VANESSA CROCINI DA LOS ANGELES – La storia ci insegna molto, soprattutto quella relativa ad eventi troppo scomodi e ancora irrisolti. Let The Fire Burn, documentario diretto da Jason Osder, è dedicato a un capitolo tragico della storia americana: i duri scontri tra la polizia di Philadelphia e il collettivo afro-americano Move, iniziati alla fine degli anni Settanta e culminati il 13 maggio del 1985 con la morte di 11 membri di Move, tra cui sei bambini, a causa degli esplosivi mandati dalla polizia sulla casa simbolo del movimento. Le fiamme, inoltre, distrussero 61 case nel quartiere operaio nero e lasciando 250 persone senza una dimora.

Let The Fire Burn è un film magistrale perché montato con sole immagini d’archivio: quelle tratte da un documentario su Move girato nel 1970 e le riprese televisive di troupe locali nel fatidico giorno degli incendi; la narrazione è frutto dell’alternanza fra le riprese della deposizione videoregistrata del tredicenne Birdie Africa, figlio del fondatore di Move John Africa, uno dei soli due sopravvissuti agli incendi del 1985, e le riprese di un’udienza condotta da una speciale commissione investigativa di Philadelphia per capire nel modo più chiaro possibile, tramite le parole di alcuni poliziotti e due donne ex membri del collettivo – ciò che successe quel giorno e perché.

Move era un’organizzazione radicale del Partito delle Black Panthers, che appariva come un movimento separatista e anarchico contro il sistema politico di allora ritenuto corrotto. Professava una vita semplice, il ritorno al contatto con la madre Terra, una dieta fatta di cibi crudi e l’inutilizzo dell’elettricità. In caso di attacco, i membri del collettivo erano disposti ad usare la forza estrema per difendersi. Frank Rizzo, l’allora sindaco conservatore di Philadelphia, fu inorridito dai loro metodi radicali e diede ordine alla polizia di agire in maniera sempre più dura.

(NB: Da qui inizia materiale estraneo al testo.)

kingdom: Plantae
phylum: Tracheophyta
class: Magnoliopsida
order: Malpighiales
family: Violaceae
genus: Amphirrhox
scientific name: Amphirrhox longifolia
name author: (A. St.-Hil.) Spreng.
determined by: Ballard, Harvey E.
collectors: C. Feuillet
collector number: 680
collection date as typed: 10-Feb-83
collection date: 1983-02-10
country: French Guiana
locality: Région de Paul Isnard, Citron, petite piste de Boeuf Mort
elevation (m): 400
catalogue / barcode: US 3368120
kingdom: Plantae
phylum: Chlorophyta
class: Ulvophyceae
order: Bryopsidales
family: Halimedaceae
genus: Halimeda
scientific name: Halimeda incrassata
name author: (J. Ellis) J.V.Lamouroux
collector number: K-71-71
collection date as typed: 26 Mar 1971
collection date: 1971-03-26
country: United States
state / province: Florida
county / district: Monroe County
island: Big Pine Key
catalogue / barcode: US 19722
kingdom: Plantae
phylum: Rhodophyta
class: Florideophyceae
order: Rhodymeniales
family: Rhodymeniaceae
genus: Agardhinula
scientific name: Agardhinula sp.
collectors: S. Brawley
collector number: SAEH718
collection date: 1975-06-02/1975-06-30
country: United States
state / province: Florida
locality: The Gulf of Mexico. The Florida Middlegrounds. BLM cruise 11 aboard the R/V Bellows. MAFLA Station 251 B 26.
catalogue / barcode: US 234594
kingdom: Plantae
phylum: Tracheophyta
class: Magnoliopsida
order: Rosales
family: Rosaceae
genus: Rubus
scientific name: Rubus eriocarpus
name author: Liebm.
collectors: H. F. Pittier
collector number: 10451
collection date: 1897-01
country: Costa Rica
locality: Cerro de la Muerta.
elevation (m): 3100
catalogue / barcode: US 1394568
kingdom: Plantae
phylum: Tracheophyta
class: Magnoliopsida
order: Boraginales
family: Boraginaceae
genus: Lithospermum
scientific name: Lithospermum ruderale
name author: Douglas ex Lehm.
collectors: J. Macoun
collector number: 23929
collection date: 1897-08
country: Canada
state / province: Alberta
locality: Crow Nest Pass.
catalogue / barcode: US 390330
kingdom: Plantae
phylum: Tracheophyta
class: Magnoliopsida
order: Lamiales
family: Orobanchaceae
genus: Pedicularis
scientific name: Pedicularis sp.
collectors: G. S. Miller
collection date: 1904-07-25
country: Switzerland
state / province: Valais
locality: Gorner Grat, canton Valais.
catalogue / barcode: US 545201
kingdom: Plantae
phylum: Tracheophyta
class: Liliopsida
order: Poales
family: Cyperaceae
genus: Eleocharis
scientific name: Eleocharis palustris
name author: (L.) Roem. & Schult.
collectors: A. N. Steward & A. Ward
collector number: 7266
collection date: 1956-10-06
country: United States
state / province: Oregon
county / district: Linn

Nel 1978, durante una sparatoria, vennero uccisi un poliziotto e nove membri di Move furono condannati per omicidio, portando l’organizzazione a convincersi sempre di più che la polizia era pronta a portare il movimento verso il basso. Nel 1985, dopo le molte lamentele dei vicini, la polizia decise di intervenire al fine di sfrattare il gruppo dalla loro casa. Dopo le pistole e i gas lacrimogeni, fu presa la decisione di lanciare degli esplosivi per poi lasciare che l’incendio si consumasse interamente facendo morire quelle undici persone. L’indagine porta ad un risultato scioccante: le forze dell’ordine avevano agito con negligenza in quel giorno e dunque nessuno fu accusato.

Il regista, professore associato presso la George Washington University, è bravissimo nel mostrare come le differenze culturali si siano trasformate in un razzismo paranoico e quasi surreale per quei tempi. Il lavoro di montaggio e di costruzione della storia è durato ben dodici anni e coinvolge lo spettatore in una vera e propria investigazione piena di momenti di suspence e mistero tra le azioni moleste della polizia e i principi del collettivo. Alla fine lo spettatore, nonostante sappia come va a finire la storia, rimane sconcertato dalla negligenza nel quale è stato lasciato questo caso. Ci sono confronti forti tra spiegazioni filosofiche che giustificherebbero le scelte del movimento ma che invece vengono continuamente negate o messe in dubbio.

Let The Fire Burn è una rivisitazione del passato che ci educa su una tragedia che la storia americana ha cercato di far dimenticare o far passare inosservata: senz’altro può essere considerato uno dei migliori documentari del 2013.